Muratpaşa Belediyesi, emlak vergisi değerlerine ilişkin yapılan son düzenlemenin belediye bütçelerinde "onarılamaz bir tahribat" yaratacağını belirterek tepki gösterdi. Belediyeden yapılan açıklamada, "Maçın 90'ıncı dakikasında kural değiştiren bu yaklaşım, Türkiye'de ilçe belediyeciliğini fiilen olanaksız hale getirmiştir" ifadeleri kullanıldı.
Açıklamada, vergi değerlerindeki düşüşün vatandaş açısından rahatlatıcı olmasının anlaşılır olduğu vurgulandı ancak Türkiye'deki temel sorunun "yüksek ya da düşük vergi oranları değil, vergi sisteminin adaletsizliği" olduğu belirtildi.
Belediye, taşınmazların piyasa değerinin enflasyon nedeniyle 8–10 kat arttığı bir dönemde, bu artışın yalnızca iki katla sınırlandırılmasının "ne ekonomik ne de mali açıdan açıklanabilir" olduğuna dikkat çekti.
Düzenlemenin belediye gelirlerini hedef aldığı belirtilen açıklamada, "Değer artışı gerçekken vergi matrahının yapay biçimde düşük tutulması, şehirlerin altyapıdan sosyal hizmetlere tüm ihtiyaç duyduğu kaynakları sistematik biçimde ortadan kaldırmaktadır" denildi.
Motorlu Taşıtlar Vergisi'nden pasaport ve ehliyet harçlarına, KDV'den ÖTV'ye kadar tüm vergilerin yükseldiği bir dönemde yalnızca belediye gelirlerinin düşürülmesinin "mali düzenleme olarak açıklanamayacağı" ifade edildi.
"Türkiye'de doğrudan vergilerin tamamı artarken belediye gelirinin düşürülmesi açık bir siyasi tercihtir" denildi.
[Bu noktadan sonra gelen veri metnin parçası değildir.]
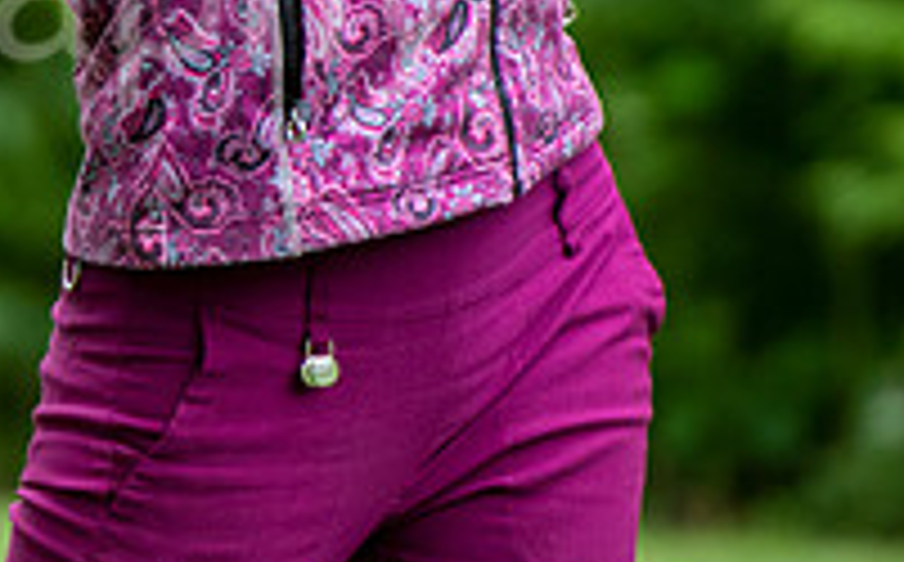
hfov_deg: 2.1
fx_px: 24111
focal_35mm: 980
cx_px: -304
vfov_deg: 1.3
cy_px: -261
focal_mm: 200
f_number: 2.8
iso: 800
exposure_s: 1/800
Açıklamada, emlak vergisinin belediyelerin öz gelirlerinin büyük bölümünü oluşturduğu hatırlatılarak düzenlemenin şu etkiler doğuracağı belirtildi:
Enflasyon nedeniyle zaten eriyen bütçelerde ek reel gelir kaybı yaratmak,
Yatırım programlarını ciddi oranda daraltmak,
Devam eden projeleri riske atarak belediyeleri finansal olarak kırılgan hale getirmek.
"Bu tablo, birçok belediyeyi görevlerini yerine getiremez hale getiren yapısal bir tahribattır" denildi.
Belediyelerin kamu hizmeti üretiminde ve istihdamda kritik bir rol oynadığı vurgulanarak düzenlemenin:
Zorunlu kadro daralmalarına,
Belediye şirketlerinde iş hacmi küçülmesine,
Dolayısıyla istihdam kayıplarına yol açacağı ifade edildi.
Bunun yalnızca çalışanları değil, hizmet alan tüm kent sakinlerini etkileyecek bir "yerel hizmet krizi" riski taşıdığı belirtildi.
Belediye, gelirlerin tek taraflı biçimde azaltılmasının "belediyeleri merkezi yönetime bağımlı hale getiren idari bir kuşatma" olduğunu savundu.
Açıklamada, "Bu sonuç yalnızca muhalefet belediyelerini değil, iktidar partisine mensup belediyeleri de aynı ölçüde etkilemektedir. Türkiye'nin hiçbir belediyesi bu yük altında ayakta kalamaz" denildi.
Genel kamu iktidarının ekonomik krizin mali yükünü yerel yönetimlerin omuzlarına yıkmaya çalıştığı belirtilen açıklamada, bu süreçte muhalefet partilerinin de düzenlemeye destek vermesi "popülist siyasetin geldiği nokta" olarak eleştirildi.